Para algumas pessoas esse tempo pode levar meses ou até anos, porém, Cinara Eliza Dominski, 19 anos, que foi diagnosticada com cirrose por hepatite autoimune, esperou 8 meses para receber a notícia da chegada do órgão. “Eu estava trabalhando quando me ligaram da Uopeccan, informando que finalmente eu poderia realizar o transplante. Nesse processo recebi o apoio dos meus colegas de trabalhos e minha família, assim me senti mais confiante”, diz Cinara.

“Vários fatores contribuíram para rápida recuperação da paciente: idade jovem, peso dentro da normalidade, a mesma não apresentava outras comorbidades, vinha se mantendo clinicamente bem e estável antes do transplante, não tinha descompensações da cirrose. Além disso, o fígado transplantado estava em ótimas condições, e o tempo entre a retirada do órgão e o implante na paciente foi dentro da normalidade”, enfatizou a médica hepatologista, Lilian Cabral dos Santos.

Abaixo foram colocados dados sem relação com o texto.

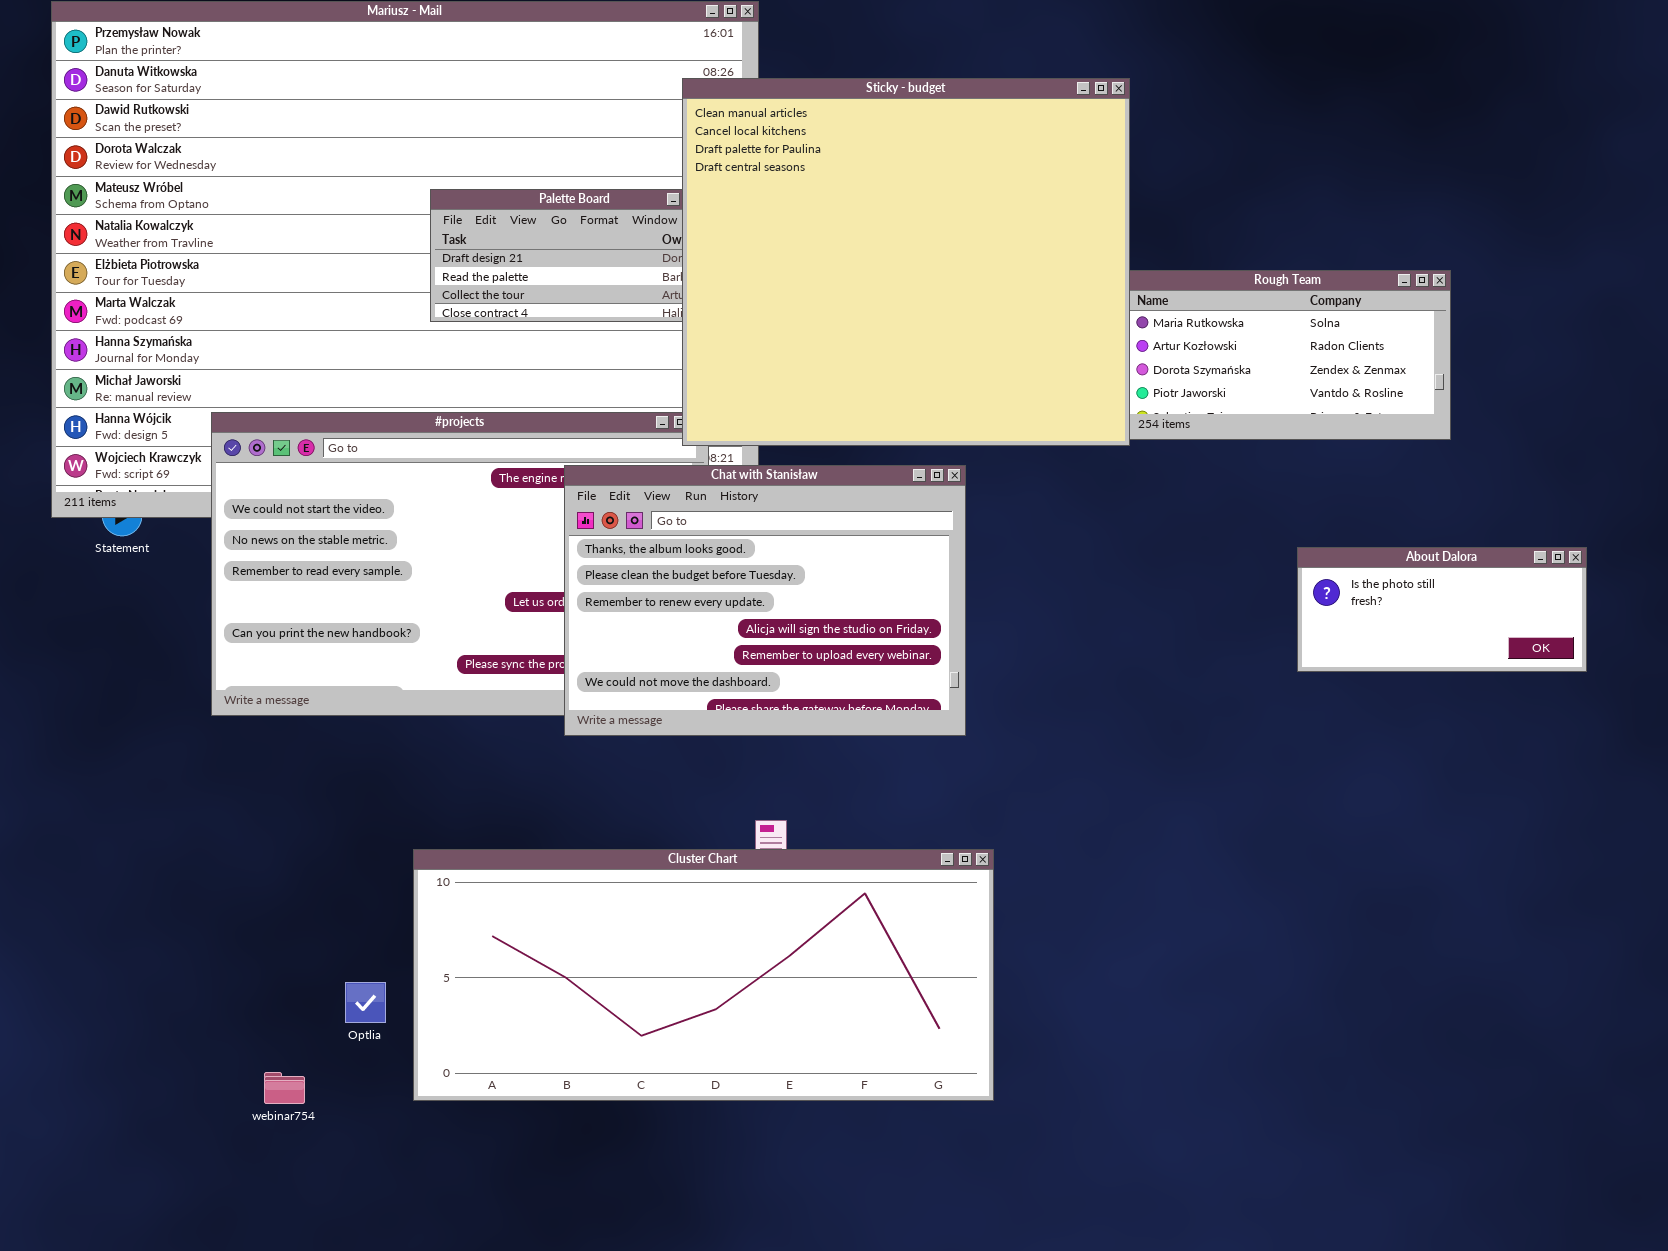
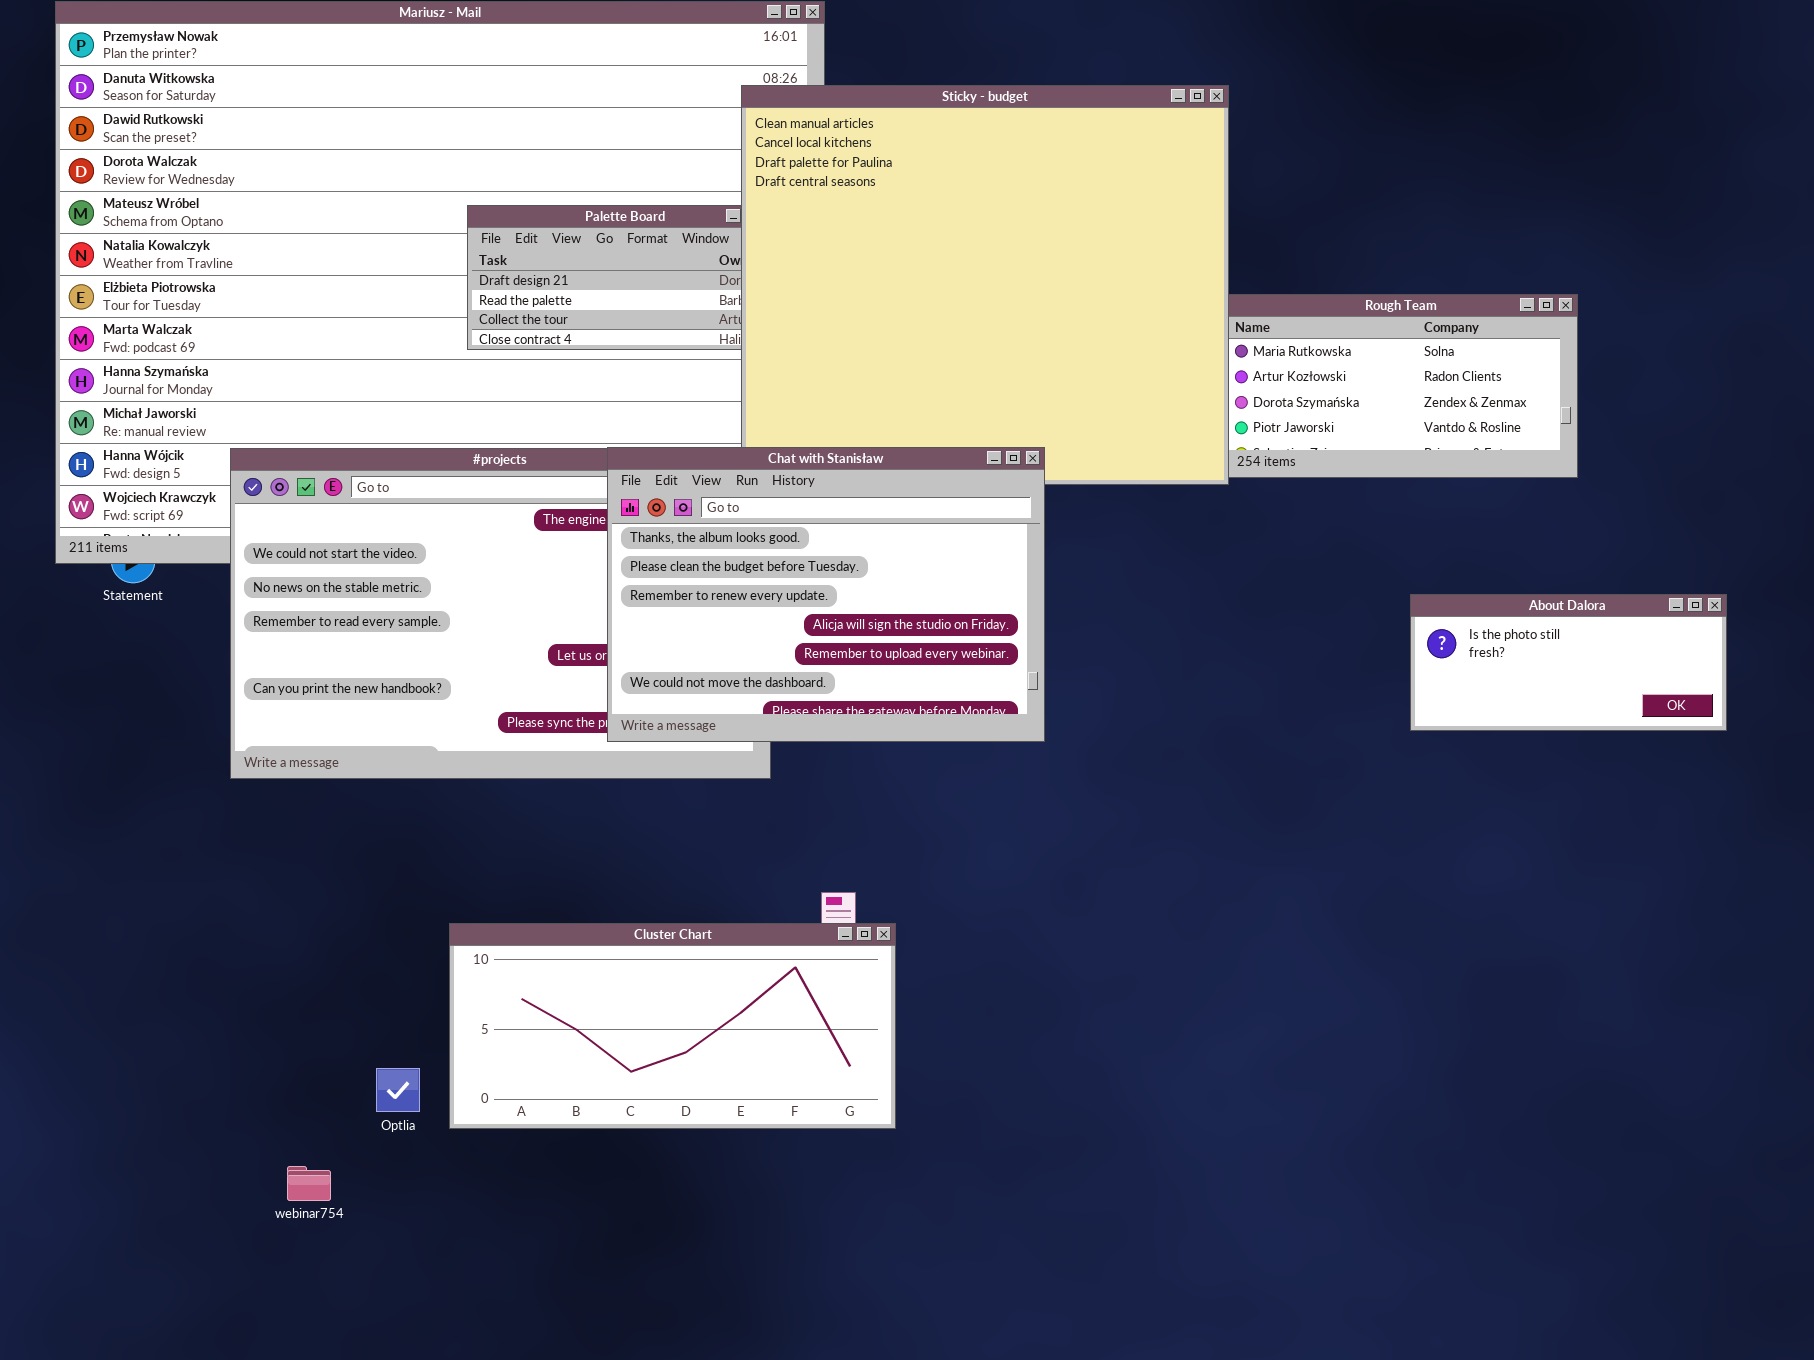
Chat with Stanisław: [564,465,966,736] -> [607,447,1045,742], moved
Cluster Chart: [413,849,994,1101] -> [449,923,896,1129], resized

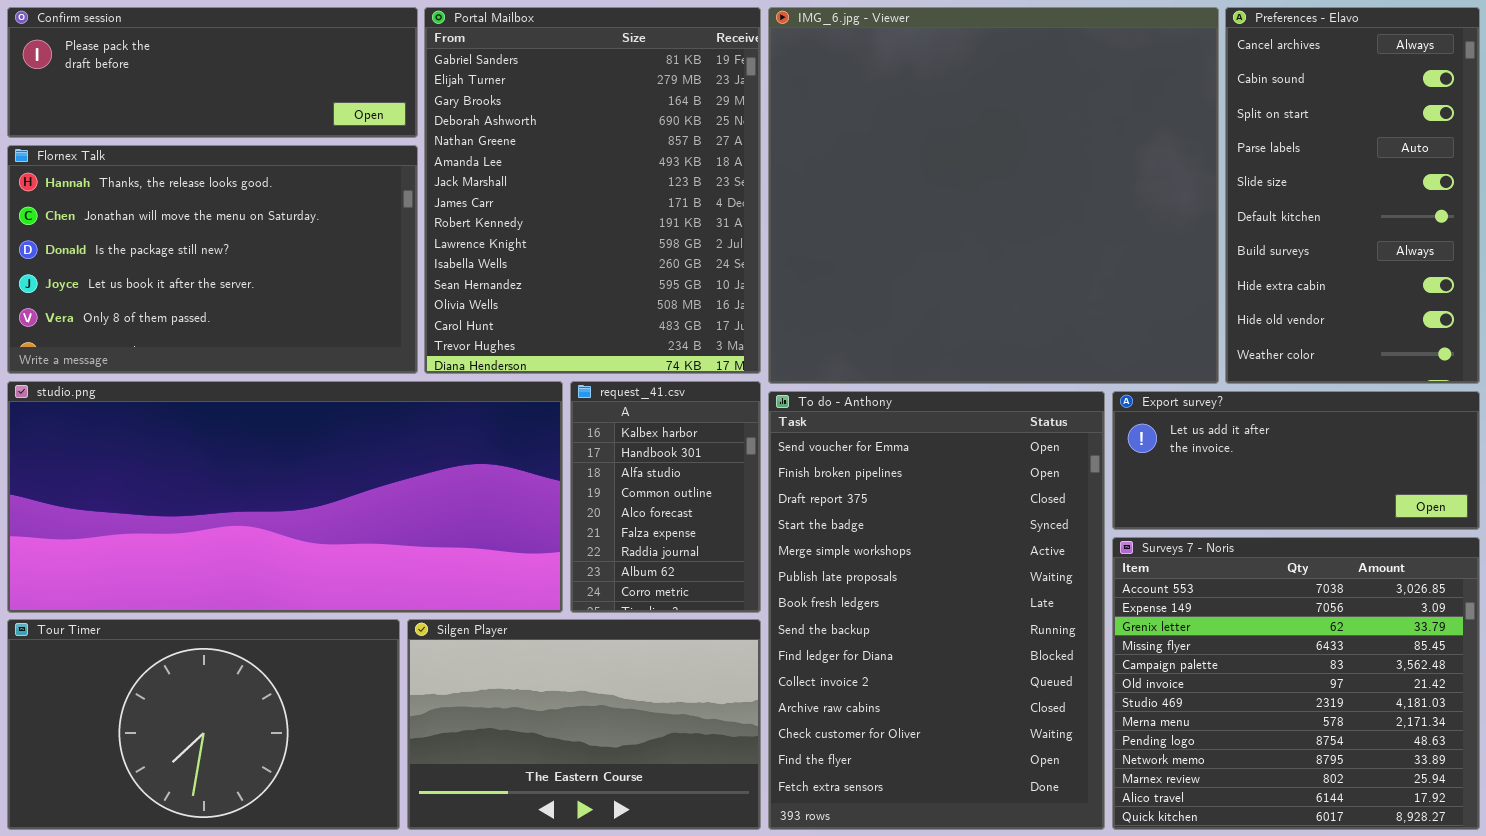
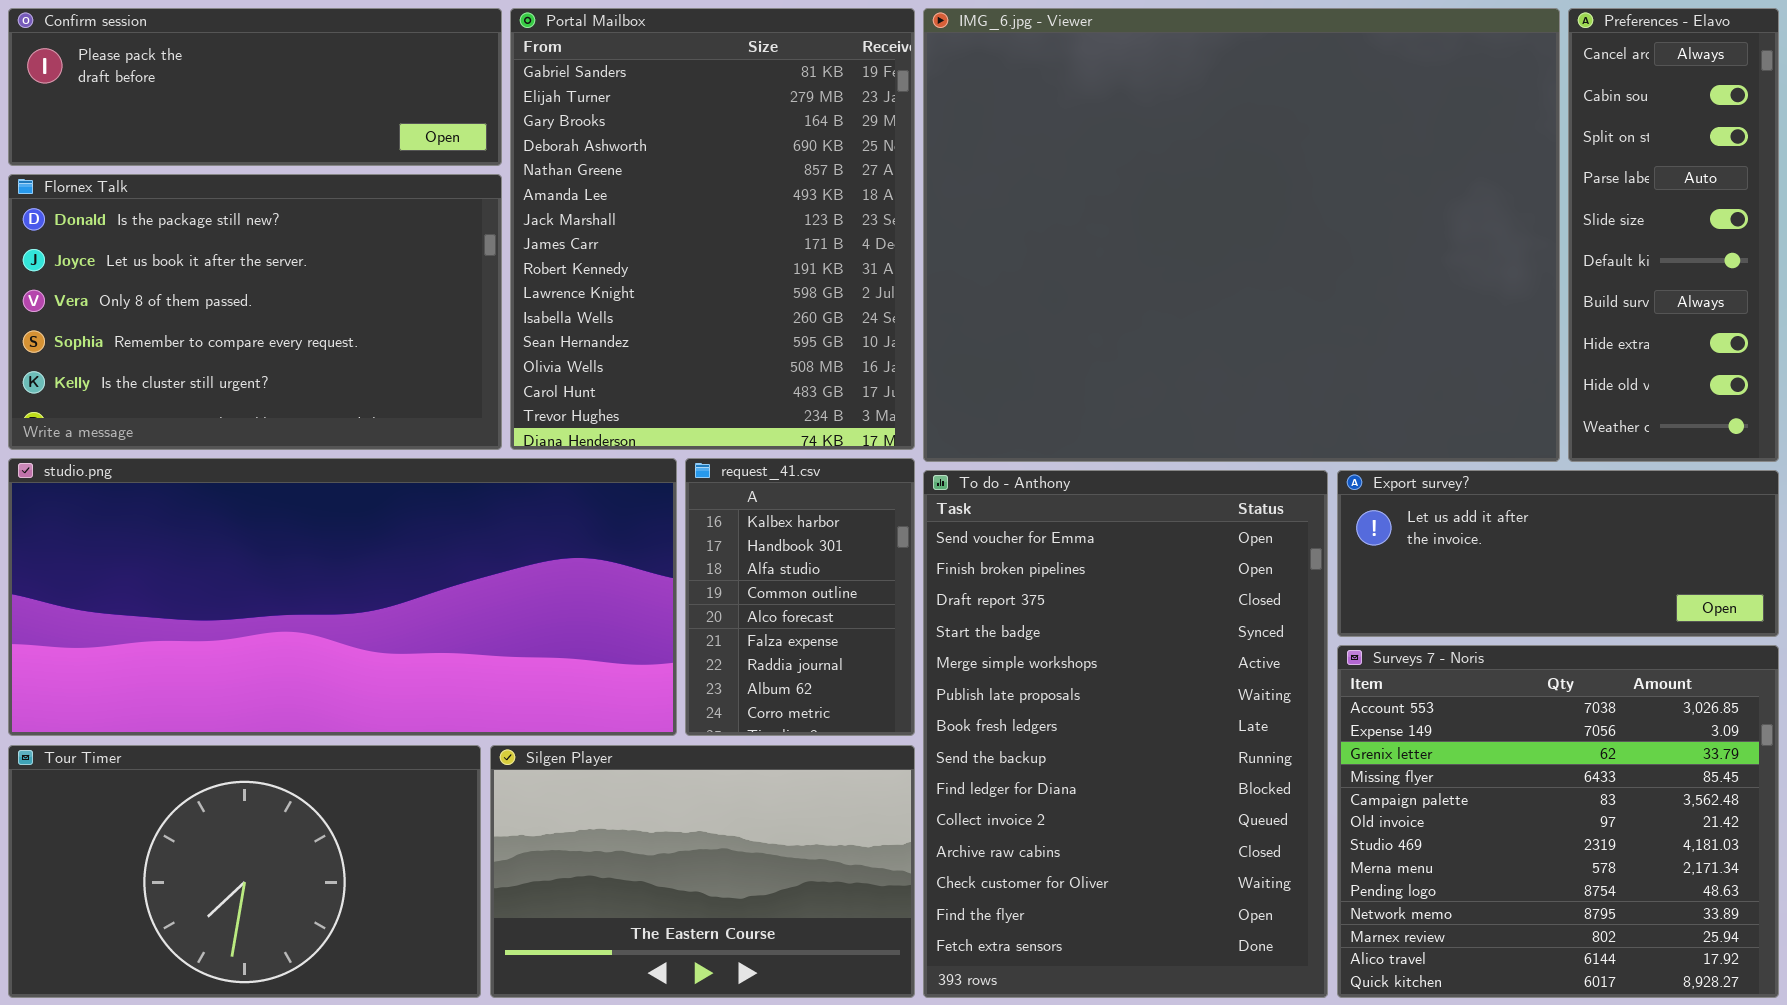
IMG_6.jpg - Viewer: [768,7,1219,384] -> [923,8,1560,462], resized
Preferences - Elavo: [1225,7,1480,384] -> [1568,8,1779,462], resized
Flornex Talk: [7,145,418,374] -> [8,174,502,450], scrolled down 2 rows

O transplante de figado pode chegar a ter sobrevida média de 80 a 90% no primeiro ano, mas como todo e qualquer procedimento possui riscos, sendo um deles, o sangramento. Por isso, o Serviço de Transplante Hepático da Uopeccan conta com um diferencial para garantir segurança dos pacientes, o sistema de autotransfusão, que recupera parte do sangue proveniente de hemorragias durante a cirurgia e é transfundido novamente no paciente, (chamado de Cell-Saver). Além do equipamento de tromboelastografia, que permite o controle do funcionamento dos fatores de coagulação durante a cirurgia. “A intercorrência bastante temida por muitos pacientes transplantados é a rejeição do órgão. Nos dias atuais, com os equipamentos de última geração, essa situação é controlada mais facilmente, possibilitando a redução prolongada da internação”, explica o cirurgião do transplante, Nestor Saucedo Saucedo Júnior.

A Uopeccan de Cascavel iniciou os transplantes de fígado em setembro de 2017, até o momento já foram realizados 148. A equipe é composta por médicos, enfermeiros, nutricionistas, farmacêuticos, assistente social, psicóloga, entre outros. Segundo o cirurgião, Dr. Matheus Takahashi Garcia, vários requisitos são necessários para o sucesso de um transplante; “a infraestrutura hospitalar, equipe especializada e bem treinada, boa combinação entre o receptor do fígado e o órgão doado, além da dedicação e apoio de todos os envolvidos. O transplante da paciente transcorreu muito bem, o órgão veio de Curitiba, foram aproximadamente 6 horas de cirurgia e depois ela foi para Unidade de Terapia Intensiva (UTI) e ficou 3 dias internada e mais 4 dias no quarto, tendo alta no sétimo dia”, finaliza o Dr. Takahashi, responsável técnico pelo serviço de transplante hepático.

Com apenas um mês de pós-operatório, a paciente retomou suas atividades diárias e tem apresentado uma excelente evolução. “Na minha rotina teve algumas modificações para melhor, agora tenho desenvolvido novos hábitos alimentares e estilo de vida. A doação de órgãos é um ato de amor ao próximo, uma atitude que salva outras vidas, proporcionando a nós uma nova oportunidade de viver e continuar sonhando”, conta Cinara.

Cuidados pós-operatórios

O paciente deve evitar ingerir alimentos crus e de procedência não conhecida, manter cuidados básicos de higiene como lavagem de mãos, manter a casa limpa e arejada, evitar lugares aglomerados, principalmente em tempos de pandemia. É necessário tomar corretamente os imunossupressores, nos horários pré-estabelecidos e realizar exames e consultas ambulatoriais periodicamente, conforme a orientação médica.

Tipos de doações

Há dois formas,  o doador vivo, que é quando uma pessoa doa um órgão ou parte dele para ser transplantado. E o doador falecido, que é quando o doador tem morte encefálica e a família opta por realizar a doação dos órgãos. Cada órgão tem um tempo limite para ser transplantado, o fígado por exemplo, precisa ser implantado em até 12h desde a sua retirada.